Why then do we have tax exemptions and concessions for “capital gains”, but not for income from assets or income from labour? Obviously because the recipients of “capital gains” can afford to spend more on political donations, PR campaigns, and economic “research”. Private taxes buy political influence, which in turn protects the private taxes.

“But,” you may say, “true capital can be made to grow by reinvesting the profits. Isn't that good management?” Indeed. But a properly designed “capital-gains tax” (CGT) is not a tax on reinvestment; on the contrary, it treats reinvestment as part of the cost base, which is deducted from the taxable “capital gain”.

More generally, and contrary to the Orwellian terminology of its opponents, a property designed CGT is not a tax on investment. From the viewpoint of the individual or firm (the micro viewpoint), CGT is by definition a tax on divestment with a deduction for the initial investment. That is the exact opposite of a tax on investment! From the viewpoint of society (the macro viewpoint), true investment requires an increase in the stock of true capital, not merely a change of ownership of an existing asset (replicable or not). A properly designed CGT, not being a tax on true capital, cannot be a tax on true investment.

Having said all that, I must complain of two situations in which a typical CGT is not “properly designed”:

  • If a company reinvests profits, causing a rise in its share price, the rise is then taxable on realization as a “capital gain” in the hands of shareholders. This is a bug and should be fixed — e.g. by comprehensively taxing corporate economic rents in the hands of companies, so that there is no need to tax them again in the hands of shareholders.
  • If you add true capital to a partly non-replicable asset, and then sell the asset, part of your taxable “capital gain” is the return on your true capital. This too is a bug and should be fixed (e.g., whereas the cost base should normally be adjusted for inflation, in this situation it might be carried forward with an “uplift” rate somewhat higher than the inflation rate).

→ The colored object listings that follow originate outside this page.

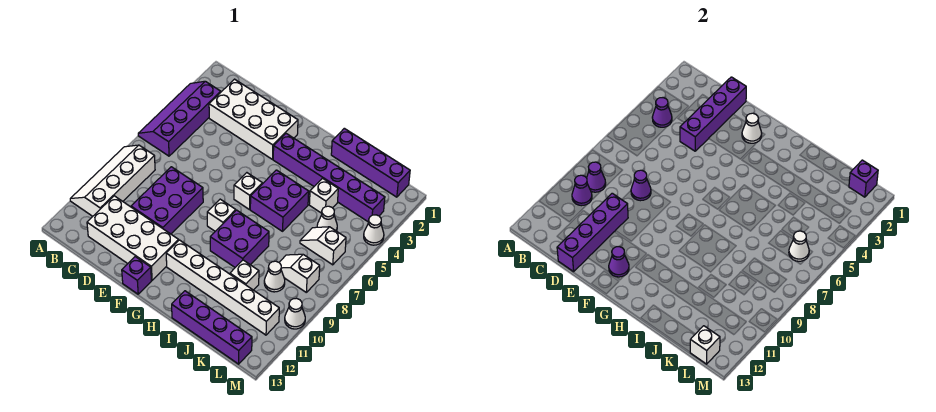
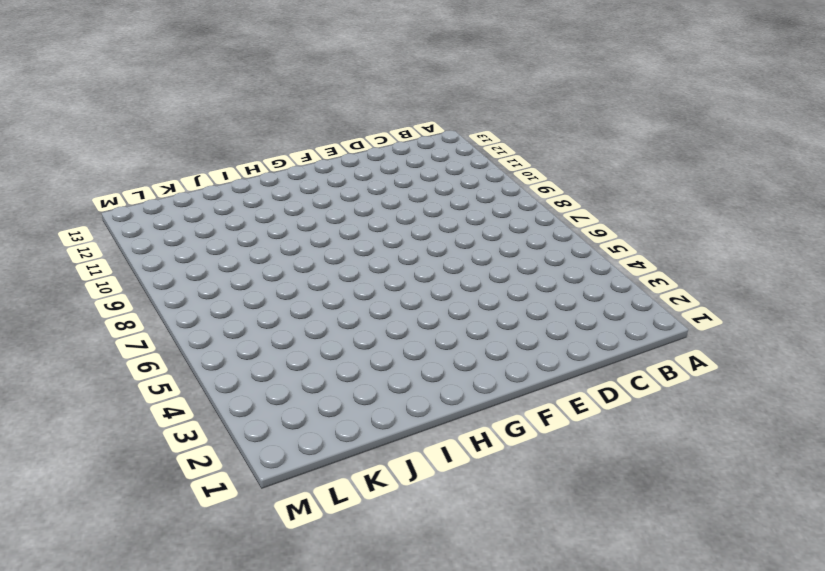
none -> purple 2x4 slope [138,81,221,156]
none -> white 2x4 slope [70,145,155,216]
none -> white 2x4 brick [209,79,298,159]
none -> white 2x4 brick [87,196,179,280]

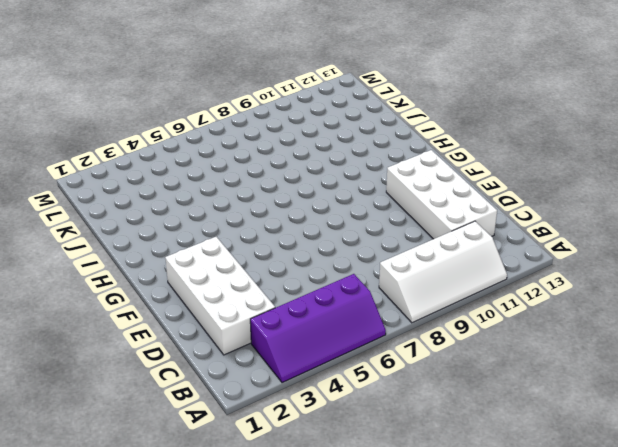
none -> purple 2x3 brick [131,167,203,234]
none -> purple 1x1 brick [122,257,151,294]
none -> purple 1x6 brick [273,134,385,222]
none -> white 1x1 brick [234,173,262,210]

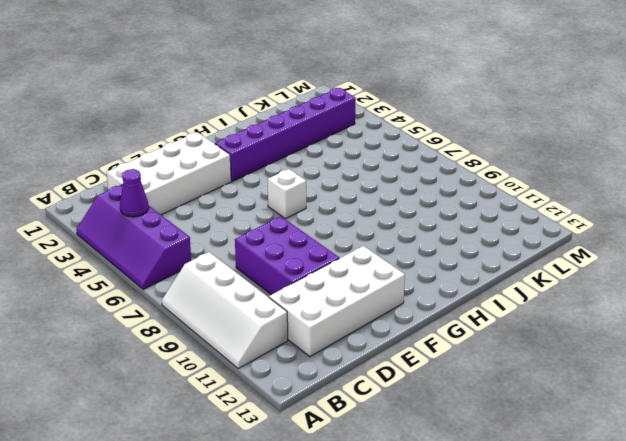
none -> purple 1x1 brick [122,257,151,294]
none -> white 1x1 brick [207,199,236,231]
none -> white 1x6 brick [166,240,279,335]
none -> purple 2x2 brick [250,170,309,231]

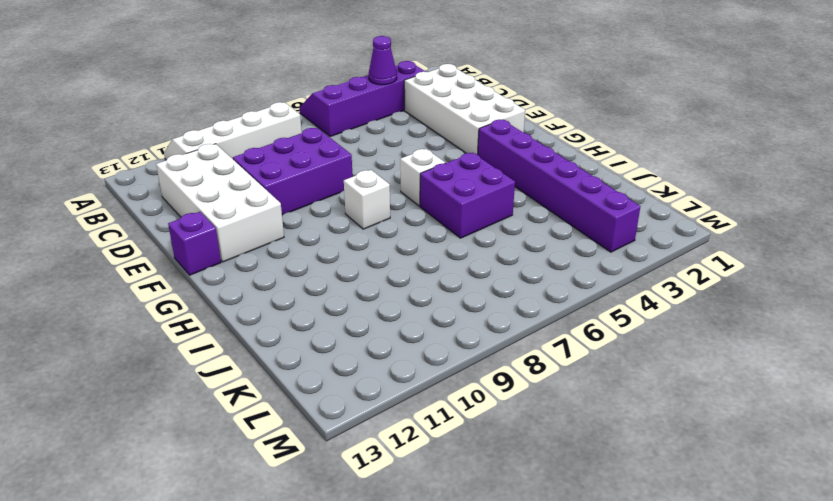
none -> white 1x6 brick [166,240,279,335]
none -> purple 2x2 brick [210,210,269,267]
none -> purple 1x4 brick [331,128,410,197]
none -> purple 1x4 brick [172,291,252,364]

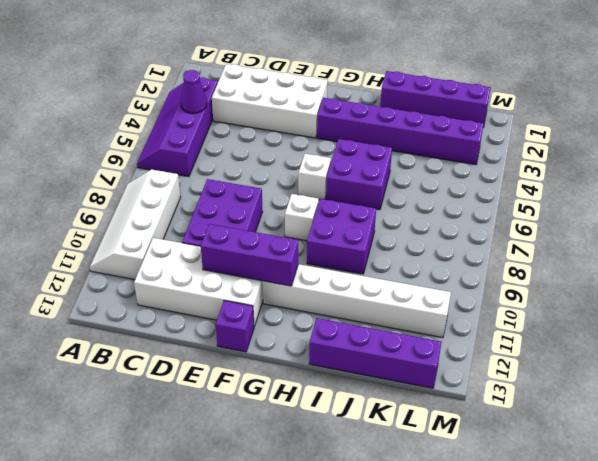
purple 1x3 brick [201,224,298,286] -> none
none -> white 1x1 brick [309,178,338,213]
none -> white 1x1 brick [230,260,259,290]
none -> white 1x1 cone [317,206,337,231]
none -> white 1x2 slope [300,227,346,265]

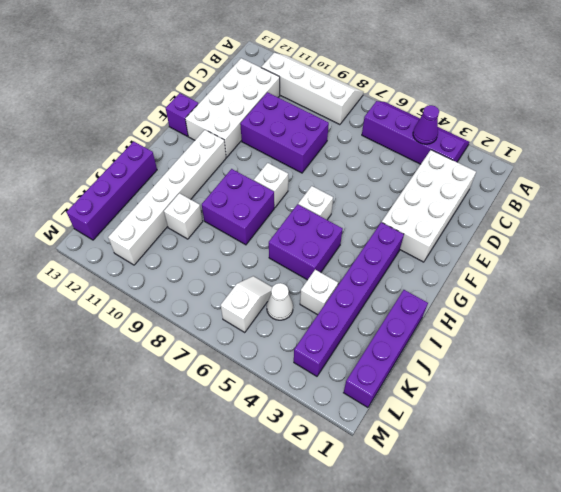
none -> white 1x2 slope [279,254,320,292]
none -> white 1x1 cone [264,261,285,292]
none -> white 1x1 cone [364,215,384,245]
none -> white 1x1 cone [285,298,305,329]

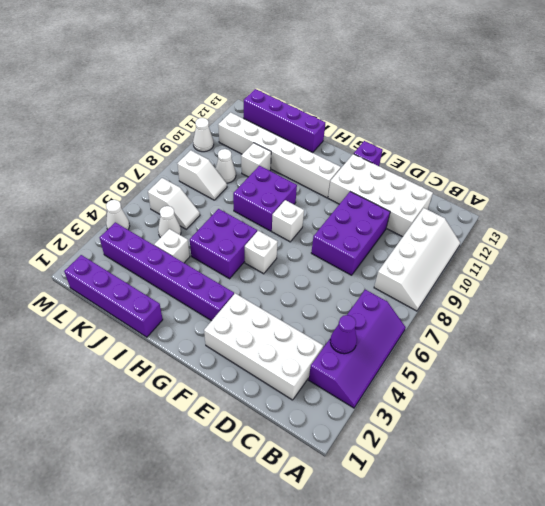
none -> purple 1x1 cone [587,162,606,192]
none -> purple 1x1 cone [572,175,592,206]
none -> purple 1x4 brick [680,77,746,151]
none -> purple 1x1 cone [631,170,651,201]

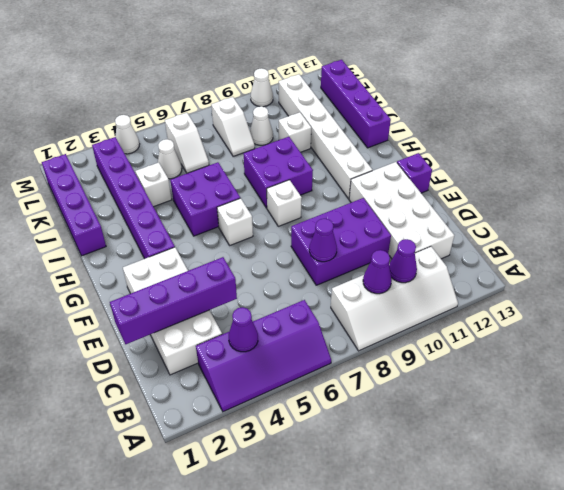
none -> purple 1x4 brick [557,193,628,272]
none -> white 1x1 cone [742,113,762,143]
none -> purple 1x1 cone [609,247,629,277]
none -> purple 1x1 brick [849,160,878,197]

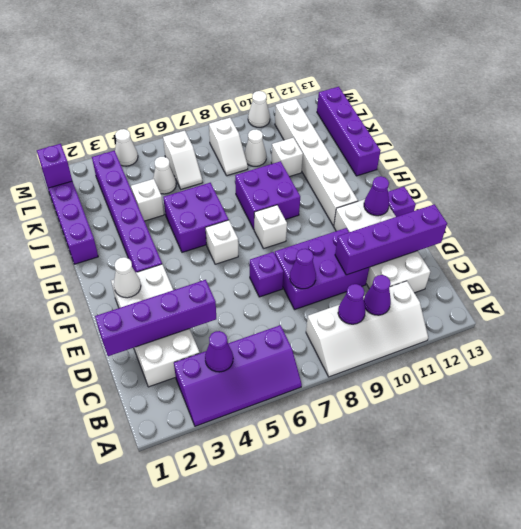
purple 1x1 brick [250,252,284,297] -> none
none -> white 1x1 cone [789,231,809,261]
none -> white 1x1 brick [690,326,720,364]

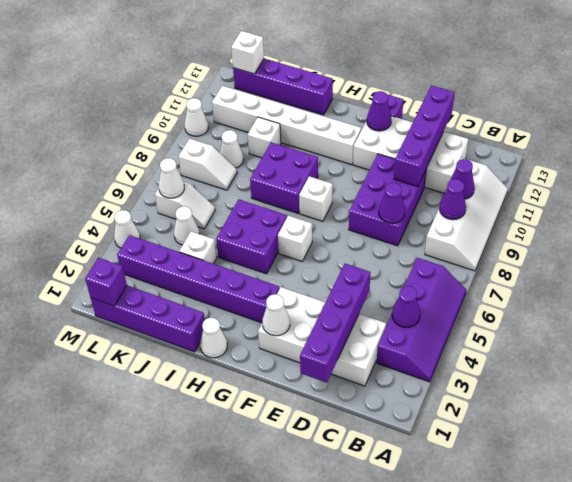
white 1x1 cone [200,318,227,358] -> none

I must also emphasize that if the bugs are not fixed, they make a CGT only as bad as a tax on income from assets, and only in particular situations. In no case do they make a CGT worse than a tax on income from assets. Nevertheless, to ensure that the CGT only claws back private taxes, they should be fixed.

“But what about CGT on an asset that has been bought with taxed income?” someone will say. “Isn't that double taxation?” If that's a problem, then I submit, in view of the above, that the appropriate solution is keep the CGT and abolish the general tax on current income!